> **Extracted text**

Violators will be fined P5,000 for the first offense, P10,000 for the second offense, and P15,000 for the third offense with a three-month suspension of their driver’s license.
After the third offense, a driver will be fined P20,000 and his license will be revoked.
Owners and operators of Public Utility Vehicles and commercial vehicles found in violation of the law will both be held liable.
Authorities reminded motorists that they could be fined several times within the day if they were found to have repeatedly violated the law.
Former President Benigno Aquino III signed in 2016 Republic Act 10913 which prohibits drivers to use mobile communication devices when behind the wheel and even when stationary during traffic or using mobile gadgets while driving.
Using gadgets while driving contributed to the increasing number of road accidents in Metro Manila. It was also among the causes of the slow moving of traffic on major thoroughfares.
MMDA records showed that there was an average of 262 crashes daily or 11 crashes per hour in the metropolis.
Last year, the agency recorded 109,322 road crashes in the metropolis but its database does not include statistics on distracted driving.

> **Data shown**
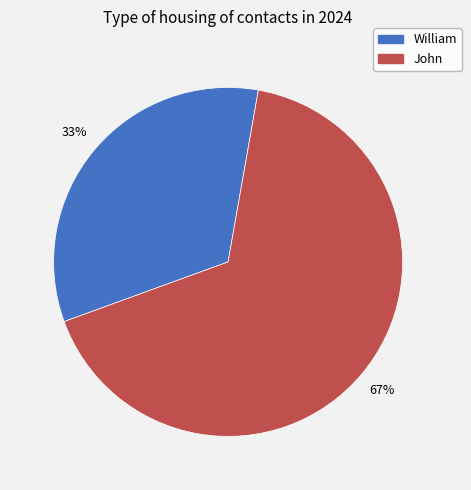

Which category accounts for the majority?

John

> **Study questions**
[1] According to the text on the distracted driving law, how many road crashes did the agency record in the metropolis last year?
[2] Write the next part of the text on the distracted driving law, starting after its final sentence.
The data come from a separate source unrelated to the text on the distracted driving law.

> **Per-task outputs**
[1] 109,322

[2]
Most of these road accidents, however, also involves undisciplined riders of motorcycles.
When ADDA (Republic Act 10913) was first implemented in May, many motorcycle riders were also apprehended.
Based on the 2016 Metro Manila Accident Recording and Analysis System program, reckless motorcycle riding remains the top cause of deaths and injuries on Metro Manila streets.
The MMRAS statistics last year stated that motorcycles had the “highest fatality accident rate” with 218 the total number of deaths, followed by trucks (103) and private cars (98).
The records further stated that 23,105 motorcycles were involved in the road accidents last year.
Motorcycles also topped the list of vehicles with the most number of injuries at 11,456 followed by cars (7,544) and public utility jeepneys (1,922).